Он назвал имя… Но какое? Оно выскочило из памяти. Елена сделала усилие, проговорила неуверенно:

— Дейзен…

— Вандейзен? — спросила Бахарева.

— Да, да… Вандейзен.

Бахарева побледнела.

— Вандейзен! — проговорила она. — Вот уж… Воскресение из мертвых.

— Что мне делать, Катя?

Бахарева взяла ее за руку.

— Идем!

— Куда?

Елена невольно отшатнулась, но пальцы подруги, сжимавшие ее запястье, стали железными.

15

Как вы уже знаете, за домом Шапошниковой было установлено наблюдение.

В тот день, когда «тень» Вандейзена свалила старика Бахарева, из Заозерска в Черногорск на имя «самоубийцы» Лямина пришла телеграмма.

Она гласила:

«Сообщите приезд, иначе сдадут комнату».

Подписи не было.

Я снял себе копию и попросил вручить телеграмму Шапошниковой.

Через несколько дней подоспело сообщение Марочкина. Теперь мы знали о Вандейзене — сообщнике Лямина. Они, видимо, должны были встретиться в Заозерске, но Василиса Бойко нарушила план… Теперь они потеряли контакт и силятся возобновить его. Наблюдение за домом Шапошниковой стало еще зорче. Мы ждали лже-Лямина: он должен был придти за телеграммой.
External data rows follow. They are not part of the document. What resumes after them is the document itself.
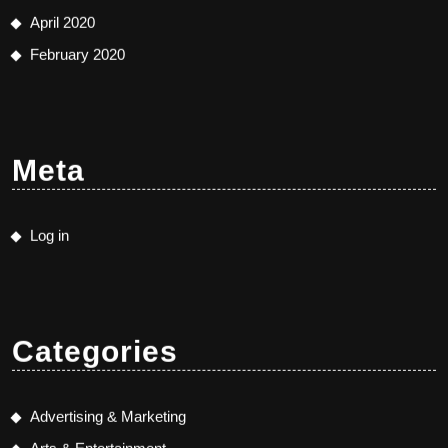
April 2020
February 2020
Meta
Log in
Categories
Advertising & Marketing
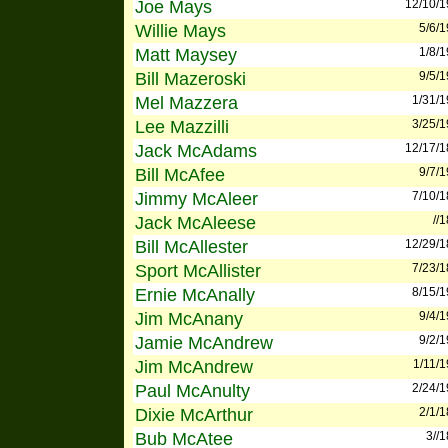
Joe Mays
12/10/
Willie Mays
5/6/
Matt Maysey
1/8/
Bill Mazeroski
9/5/
Mel Mazzera
1/31/
Lee Mazzilli
3/25/
Jack McAdams
12/17/
Bill McAfee
9/7/
Jimmy McAleer
7/10/
Jack McAleese
//
Bill McAllester
12/29/
Sport McAllister
7/23/
Ernie McAnally
8/15/
Jim McAnany
9/4/
Jamie McAndrew
9/2/
Jim McAndrew
1/11/
Paul McAnulty
2/24/
Dixie McArthur
2/1/
Bub McAtee
3//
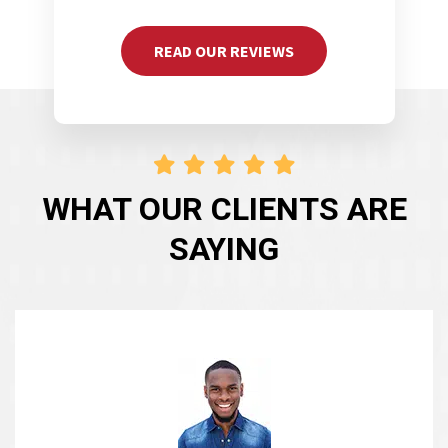
READ OUR REVIEWS
WHAT OUR CLIENTS ARE
SAYING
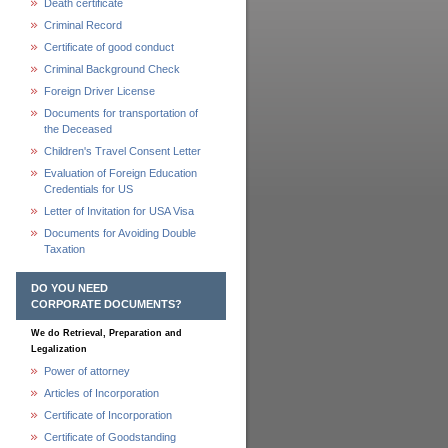
Death certificate
Criminal Record
Certificate of good conduct
Criminal Background Check
Foreign Driver License
Documents for transportation of
the Deceased
Children's Travel Consent Letter
Evaluation of Foreign Education
Credentials for US
Letter of Invitation for USA Visa
Documents for Avoiding Double
Taxation
DO YOU NEED
CORPORATE DOCUMENTS?
We do Retrieval, Preparation and
Legalization
Power of attorney
Articles of Incorporation
Certificate of Incorporation
Certificate of Goodstanding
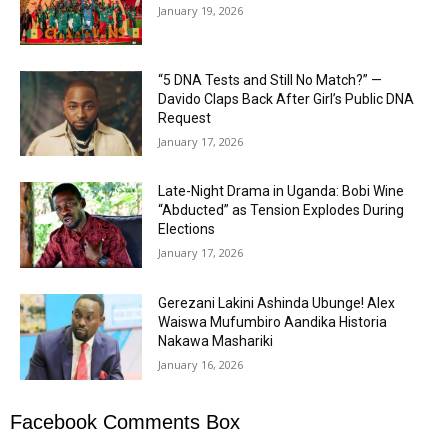
January 19, 2026
“5 DNA Tests and Still No Match?” —
Davido Claps Back After Girl’s Public DNA
Request
January 17, 2026
Late-Night Drama in Uganda: Bobi Wine
“Abducted” as Tension Explodes During
Elections
January 17, 2026
Gerezani Lakini Ashinda Ubunge! Alex
Waiswa Mufumbiro Aandika Historia
Nakawa Mashariki
January 16, 2026
Facebook Comments Box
И он пришел. Мы видели, как он входил в дом. Проследили за Шапошниковой, разрешили отправить ответную телеграмму в Заозерск, Савельеву, до востребования.

«Приезжайте жду нетерпением», —

вот что писал лже-Лямин.

Я распорядился задержать отправку этой телеграммы. Сперва надо было взять преступника.

Мы могли бы задержать врага сразу, как только за ним закрылась дверь. Но я не хотел затевать шум здесь, под окнами Шапошниковой.

Шпион пересек двор, завернул за коровник, перешагнул через низенький плетень и пошел закоулками.

Каменный сплошняк, служащий как бы фундаментом Черногорску, раздвигался, прорезанный ложбиной. В нее и опустился шпион.

По-видимому, он хотел выйти из города. Впереди лежал пустырь; здесь еще недавно желтел тес, свезенный для стройки рыбозавода. Теперь, как раз поперек ложбины, стоял забор, сделанный из этих досок. Наткнувшись на нежданное препятствие, шпион повернул. Топчась на месте и озираясь, он искал обход.